Der Einfluss der Kolonialherrschaft in Indien
Abgelegt in: AllgemeinIndien ist ähnlich wie China oft als günstiges Produktionsland für alltägliche Bedarfsgüter wie Wickeltaschen oder Motorradreifen bekannt. Indien ist aber vor allem ein wunderschönes Reiseland, das es sich auf jeden Fall zu besuchen lohnt. Die orientalische Kultur hat für die meisten westlichen Touristen einen exotischen Flair, der sie fasziniert und dazu animiert, dieses Land, seine Menschen und deren Lebensweise näher zu erkunden.
Neben den vielen schönen Landschaftsbildern und den Artenvielfalt in der Tierwelt, gelten vor allem die Kunstbereiche Indiens als sehenswert. Die besonders schöne und vielfältige Architektur nimmt hier einen besonderen Stellenwert ein. Indien ist ein Vielvölkerstaat, in dem so viele verschiedene Kulturen und Völker zusammentreffen, wie kaum in einem anderen Land. Da jede einzelne Kultur ihren Einfluss hat und das Land prägt, ist vor allem die Architektur besonders vielfältig. Auch die zahlreichen Religionen in Indien tragen zur Vielfalt der Architektur bei, da viele Religionen einen ganz eigenen Stil beim Bau ihrer Gotteshäuser verfolgen. Auch der Einfluss der Kolonialzeit ist in vielen Teilen Indiens an den Bauwerken ganz offensichtlich.
Überhaupt hat die Kolonialzeit unter Großbritannien Indien sehr geprägt; abgesehen von der Architektur finden sich Spuren der Kolonialherrschaft in der Literatur, die oft auf English verfasst ist und sich mehr und mehr westlichen Themengebieten annähern, der Malerei, die seit dem 19. Jahrhundert sehr stark am Westen orientiert ist, heute aber auch wieder traditionelle Elemente aufgreift und natürlich im Sport. Cricket, Hockey und Fußball sind die Lieblingssportarten in Indien und unverkennbar britisch geprägt.

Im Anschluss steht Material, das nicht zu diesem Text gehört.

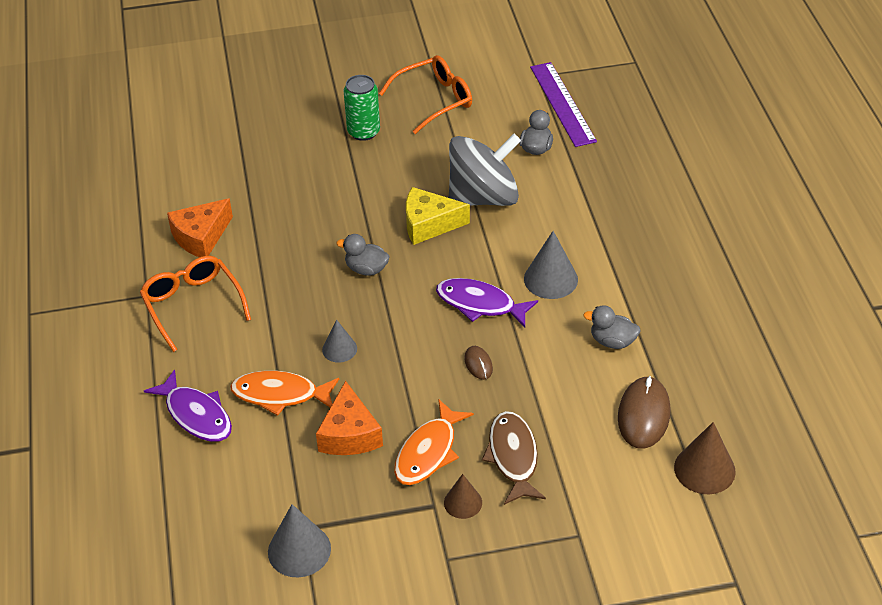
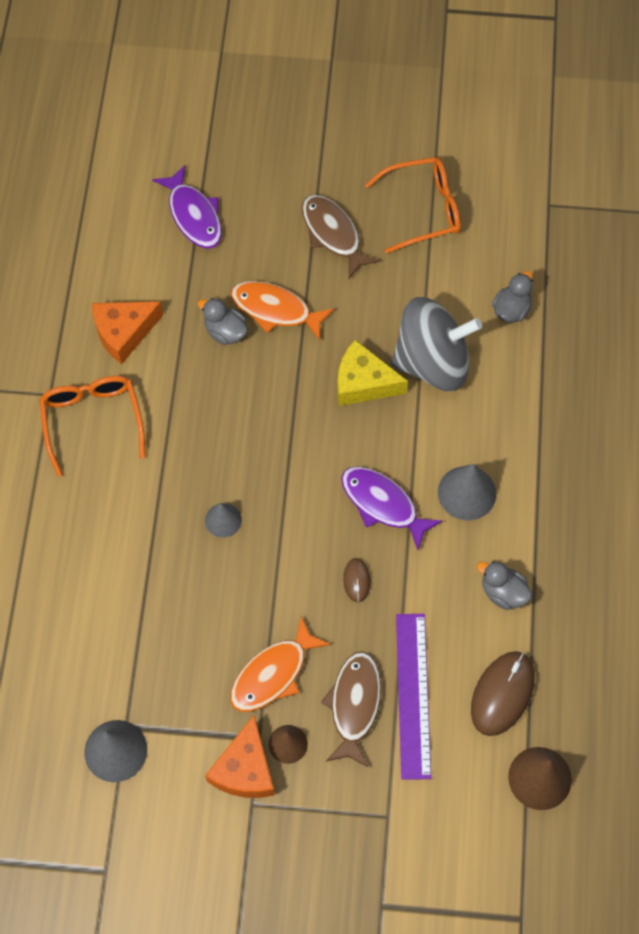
camera: 15 degrees right, 20 degrees up
(196, 415) = (60, 560): purple fish -> purple fish (194, 215)
(280, 395) = (148, 560): orange fish -> orange fish (275, 310)
(349, 434) = (202, 629): orange cheese -> orange cheese (245, 769)
(363, 132) = (333, 234): green can -> brown fish
(366, 269) = (280, 424): grey duck -> grey duck (225, 332)
(563, 103) = (562, 253): purple ruler -> purple ruler (413, 695)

Das prägnanteste Überbleibsel der Kolonialzeit ist aber die Sprache. Englisch gilt neben Hindi landesweit als Amtssprache (zusätzlich zu weiteren 21 Sprachen, die regional als Amtssprache anerkannt sind), auch wenn immer wieder Stimmen laut werden, die das gerne ändern würden. Trotzdem wird auch heute noch ein Großteil des Schulunterrichts auf Englisch gehalten.
Man braucht aber trotz der vielen anderen Sprachen, die in Indien gesprochen werden keine Angst zu haben, wegen Verständigungsproblemen verloren zu gehen. In der Regel findet man zumindest in den Städten genug Ansprechpartner, mit denen man sich gut auf Englisch verständigen kann. Wer sein Englisch etwas Aufbessern möchte, der kann ja im Internet nach dem Stichwort „Englisch + Name der Stadt“ suchen und wird da sicherlich fündig werden.